The adaptive grid size adjustment helps Hash3D not have to design the grid size for every generation.

缺点

The technical contribution is a little insufficient. Hash3D seems to be a simple extension of DeepCache[a].
The visual quality improvement is too marginal. The variance is already much more significant than the improvement claimed in the paper.
The acceleration rate is similar to DeepCache. It is hard to tell if the technical contributions in Hash3D really help compared with only caching the diffusion feature based on denoising steps, i.e., DeepCache.

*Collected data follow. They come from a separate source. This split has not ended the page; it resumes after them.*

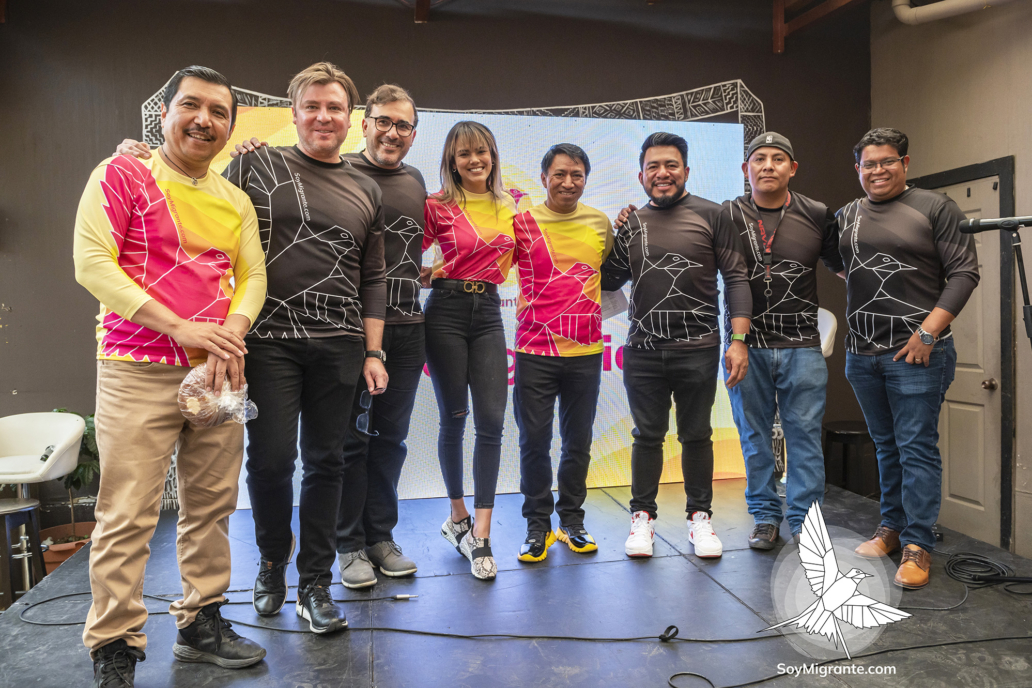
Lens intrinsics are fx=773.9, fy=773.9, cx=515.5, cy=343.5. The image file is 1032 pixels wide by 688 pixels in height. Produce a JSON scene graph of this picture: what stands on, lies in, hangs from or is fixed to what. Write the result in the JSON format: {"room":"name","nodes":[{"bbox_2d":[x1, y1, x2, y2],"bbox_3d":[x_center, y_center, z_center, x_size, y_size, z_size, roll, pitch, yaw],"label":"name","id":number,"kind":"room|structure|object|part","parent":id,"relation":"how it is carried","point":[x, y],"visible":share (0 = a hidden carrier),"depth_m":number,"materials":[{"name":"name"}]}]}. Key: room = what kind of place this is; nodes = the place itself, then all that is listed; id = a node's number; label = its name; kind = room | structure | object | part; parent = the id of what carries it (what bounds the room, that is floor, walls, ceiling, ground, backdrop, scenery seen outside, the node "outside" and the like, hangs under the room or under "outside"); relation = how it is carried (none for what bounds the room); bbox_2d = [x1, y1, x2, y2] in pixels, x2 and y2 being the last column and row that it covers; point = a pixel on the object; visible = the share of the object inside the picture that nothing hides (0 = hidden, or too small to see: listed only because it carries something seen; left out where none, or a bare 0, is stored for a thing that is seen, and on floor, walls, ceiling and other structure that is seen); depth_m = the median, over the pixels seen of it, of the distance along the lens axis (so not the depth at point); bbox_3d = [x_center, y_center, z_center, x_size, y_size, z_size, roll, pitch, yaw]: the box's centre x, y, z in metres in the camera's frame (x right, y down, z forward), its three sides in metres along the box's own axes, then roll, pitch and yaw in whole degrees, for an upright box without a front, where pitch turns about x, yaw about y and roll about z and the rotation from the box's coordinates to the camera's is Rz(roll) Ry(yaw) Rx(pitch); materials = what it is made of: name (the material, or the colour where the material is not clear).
{"room":"event hall","nodes":[
{"label":"event hall","id":0,"kind":"room"},
{"bbox_2d":[0,1,874,520],"bbox_3d":[-0.484,-0.553,4.703,5.745,3.273,0.179,-1,2,-12],"label":"back wall","id":1,"kind":"structure","parent":0,"point":[263,75],"depth_m":4.46,"materials":[{"name":"brown paint"}]},
{"bbox_2d":[0,476,1031,687],"bbox_3d":[0.272,1.064,2.879,4.183,0.279,3.523,-1,2,-12],"label":"stage floor","id":2,"kind":"structure","parent":0,"point":[687,566],"depth_m":2.74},
{"bbox_2d":[0,497,44,602],"bbox_3d":[-2.192,0.972,3.265,0.337,0.568,0.336,0,2,13],"label":"stool","id":3,"kind":"object","parent":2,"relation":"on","point":[9,514],"visible":0.93,"depth_m":3.25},
{"bbox_2d":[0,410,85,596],"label":"white chair","id":4,"kind":"object","parent":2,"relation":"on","point":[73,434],"visible":0.91,"depth_m":3.52,"materials":[{"name":"white plastic"}]},
{"bbox_2d":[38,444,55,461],"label":"remote control","id":5,"kind":"object","parent":4,"relation":"on","point":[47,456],"visible":0.87,"depth_m":3.38,"materials":[{"name":"black plastic"}]},
{"bbox_2d":[38,520,95,572],"bbox_3d":[-2.269,1.068,3.927,0.359,0.213,0.354,-1,2,-12],"label":"plant pot","id":6,"kind":"object","parent":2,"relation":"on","point":[65,550],"visible":0.38,"depth_m":3.86,"materials":[{"name":"ceramic"}]},
{"bbox_2d":[45,410,100,541],"bbox_3d":[-2.291,0.707,4.066,0.497,0.693,0.513,-1,2,-12],"label":"potted plant","id":7,"kind":"object","parent":6,"relation":"in","point":[61,410],"visible":0.35,"depth_m":4.04,"materials":[{"name":"green plant"}]},
{"bbox_2d":[73,64,267,687],"bbox_3d":[-1.055,0.081,2.355,0.582,1.775,0.628,1,3,34],"label":"man","id":8,"kind":"object","parent":2,"relation":"on","point":[150,323],"visible":0.99,"depth_m":2.21},
{"bbox_2d":[177,364,258,427],"bbox_3d":[-0.918,0.164,2.381,0.244,0.189,0.218,-2,3,-38],"label":"plastic bag","id":9,"kind":"object","parent":8,"relation":"in","point":[182,410],"visible":0.81,"depth_m":2.33,"materials":[{"name":"clear plastic"}]},
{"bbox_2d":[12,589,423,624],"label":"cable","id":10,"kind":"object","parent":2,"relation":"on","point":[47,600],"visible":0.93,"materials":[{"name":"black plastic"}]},
{"bbox_2d":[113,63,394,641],"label":"man","id":11,"kind":"object","parent":2,"relation":"on","point":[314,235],"visible":0.93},
{"bbox_2d":[355,388,380,435],"bbox_3d":[-0.548,0.254,2.872,0.126,0.127,0.178,0,2,0],"label":"eyeglasses","id":12,"kind":"object","parent":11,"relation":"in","point":[364,418],"visible":0.78,"depth_m":2.84,"materials":[{"name":"plastic"}]},
{"bbox_2d":[225,80,427,592],"bbox_3d":[-0.791,-0.005,2.766,0.617,1.910,0.577,-2,3,-43],"label":"man","id":13,"kind":"object","parent":2,"relation":"on","point":[396,147],"visible":0.8,"depth_m":2.63},
{"bbox_2d":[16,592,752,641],"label":"cable","id":14,"kind":"object","parent":2,"relation":"on","point":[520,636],"visible":0.96,"depth_m":2.63,"materials":[{"name":"black plastic"}]},
{"bbox_2d":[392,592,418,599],"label":"connector","id":15,"kind":"object","parent":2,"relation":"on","point":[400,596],"visible":0.98,"depth_m":2.87,"materials":[{"name":"silver metal"}]},
{"bbox_2d":[176,101,750,508],"bbox_3d":[-0.192,-0.263,4.589,3.481,2.307,0.147,-1,2,-12],"label":"led screen","id":16,"kind":"object","parent":2,"relation":"on","point":[608,372],"visible":0.4,"depth_m":4.62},
{"bbox_2d":[420,120,515,580],"bbox_3d":[-0.208,0.018,3.316,0.448,1.727,0.664,-1,2,-12],"label":"woman","id":17,"kind":"object","parent":2,"relation":"on","point":[477,249],"visible":0.98,"depth_m":3.19},
{"bbox_2d":[510,142,615,563],"bbox_3d":[0.199,0.030,3.537,0.520,1.796,0.622,-1,2,-12],"label":"man","id":18,"kind":"object","parent":2,"relation":"on","point":[580,175],"visible":0.99,"depth_m":3.38},
{"bbox_2d":[600,132,752,559],"bbox_3d":[0.730,-0.020,3.543,0.669,1.867,0.540,1,2,29],"label":"man","id":19,"kind":"object","parent":2,"relation":"on","point":[635,293],"visible":0.99,"depth_m":3.40},
{"bbox_2d":[601,287,628,321],"bbox_3d":[0.426,-0.185,3.633,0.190,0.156,0.217,-1,2,-12],"label":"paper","id":20,"kind":"object","parent":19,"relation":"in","point":[616,305],"visible":0.31,"depth_m":3.61,"materials":[{"name":"white paper"}]},
{"bbox_2d":[719,129,844,550],"bbox_3d":[1.235,-0.038,3.628,0.584,1.900,0.600,1,2,29],"label":"man","id":21,"kind":"object","parent":2,"relation":"on","point":[794,221],"visible":0.99,"depth_m":3.47},
{"bbox_2d":[817,307,836,358],"bbox_3d":[1.579,0.302,4.432,0.475,1.017,0.475,0,2,7],"label":"white chair","id":22,"kind":"object","parent":2,"relation":"on","point":[827,313],"visible":0.23,"depth_m":4.36,"materials":[{"name":"white plastic"}]},
{"bbox_2d":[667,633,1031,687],"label":"cable","id":23,"kind":"object","parent":2,"relation":"on","point":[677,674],"visible":1,"depth_m":2.37,"materials":[{"name":"black plastic"}]},
{"bbox_2d":[822,420,878,496],"bbox_3d":[2.092,0.799,4.826,0.380,0.569,0.377,-1,2,-12],"label":"black stool","id":24,"kind":"object","parent":2,"relation":"on","point":[853,434],"visible":0.74,"depth_m":4.72,"materials":[{"name":"black wood"}]},
{"bbox_2d":[840,127,978,587],"bbox_3d":[1.645,0.027,3.270,0.550,1.803,0.622,-2,2,-27],"label":"man","id":25,"kind":"object","parent":2,"relation":"on","point":[887,241],"visible":0.99,"depth_m":3.14},
{"bbox_2d":[944,551,1031,592],"bbox_3d":[1.889,0.904,3.082,0.357,0.064,0.308,-1,2,-12],"label":"cable coil","id":26,"kind":"object","parent":2,"relation":"on","point":[1002,572],"visible":0.98,"depth_m":3.08,"materials":[{"name":"black plastic"}]},
{"bbox_2d":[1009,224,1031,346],"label":"microphone stand","id":27,"kind":"object","parent":2,"relation":"on","point":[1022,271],"visible":0.97,"depth_m":3.09,"materials":[{"name":"black metal"}]},
{"bbox_2d":[958,214,1031,232],"bbox_3d":[1.831,-0.450,2.907,0.236,0.074,0.124,-1,2,-12],"label":"microphone","id":28,"kind":"object","parent":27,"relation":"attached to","point":[978,225],"visible":0.99,"depth_m":2.90,"materials":[{"name":"black metal"}]},
{"bbox_2d":[359,0,882,50],"bbox_3d":[0.306,-2.084,3.215,6.019,0.366,4.455,-1,2,-12],"label":"ceiling","id":29,"kind":"structure","parent":0,"point":[427,3],"depth_m":4.93,"materials":[{"name":"brown wood"}]},
{"bbox_2d":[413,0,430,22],"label":"ceiling beam","id":30,"kind":"structure","parent":29,"relation":"attached to","point":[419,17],"depth_m":4.50,"materials":[{"name":"brown wood"}]},
{"bbox_2d":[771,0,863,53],"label":"ceiling beam","id":31,"kind":"structure","parent":29,"relation":"attached to","point":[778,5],"depth_m":4.91,"materials":[{"name":"brown wood"}]},
{"bbox_2d":[870,0,1031,563],"bbox_3d":[3.045,-0.496,2.607,0.187,3.421,5.249,-1,2,-12],"label":"right wall","id":32,"kind":"structure","parent":0,"point":[992,149],"depth_m":4.37,"materials":[{"name":"beige paint"}]},
{"bbox_2d":[892,0,1016,23],"bbox_3d":[2.741,-2.070,3.765,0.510,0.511,1.876,-1,2,-12],"label":"pipe","id":33,"kind":"object","parent":32,"relation":"attached to","point":[958,3],"visible":0.97,"depth_m":4.42,"materials":[{"name":"white"}]},
{"bbox_2d":[912,167,1003,549],"bbox_3d":[2.552,0.126,4.559,0.138,2.043,0.790,-1,2,-12],"label":"door","id":34,"kind":"structure","parent":32,"relation":"in","point":[980,269],"depth_m":4.42,"materials":[{"name":"beige paint"}]},
{"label":"doorknob","id":35,"kind":"part","parent":34,"relation":"part of","materials":[{"name":"gold metal"}]},
{"bbox_2d":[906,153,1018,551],"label":"door frame","id":36,"kind":"structure","parent":32,"relation":"attached to","point":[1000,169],"depth_m":4.23,"materials":[{"name":"wood"}]}
]}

Reference: [a] Ma, Xinyin, Gongfan Fang, and Xinchao Wang. "Deepcache: Accelerating diffusion models for free." Proceedings of the IEEE/CVF Conference on Computer Vision and Pattern Recognition. 2024.

问题

typo in L089: $1.3 \to 1.5$ according to the abstract and conclusion in introduction.
The authors should provide the ablation only discretize the diffusion timestep vs. only discretize the view direction to ensure that the view direction hash table can contribute to the optimization acceleration.
Does Hash3D help the model converge faster? Since the authors claim they set the hash probability as $10$ % for the feature query and we need to run the whole U-net when feature updating, the maximal acceleration should be $\sim \times 1.11$ . Otherwise, the definition of hash probability in L265 is a typo.
The definition of noisy input $x$ is not clear. Also, the authors should provide the quantitative results of w/o Content-based Aggregation.

撤稿通知

2024-11-14

I have read and agree with the venue's withdrawal policy on behalf of myself and my co-authors.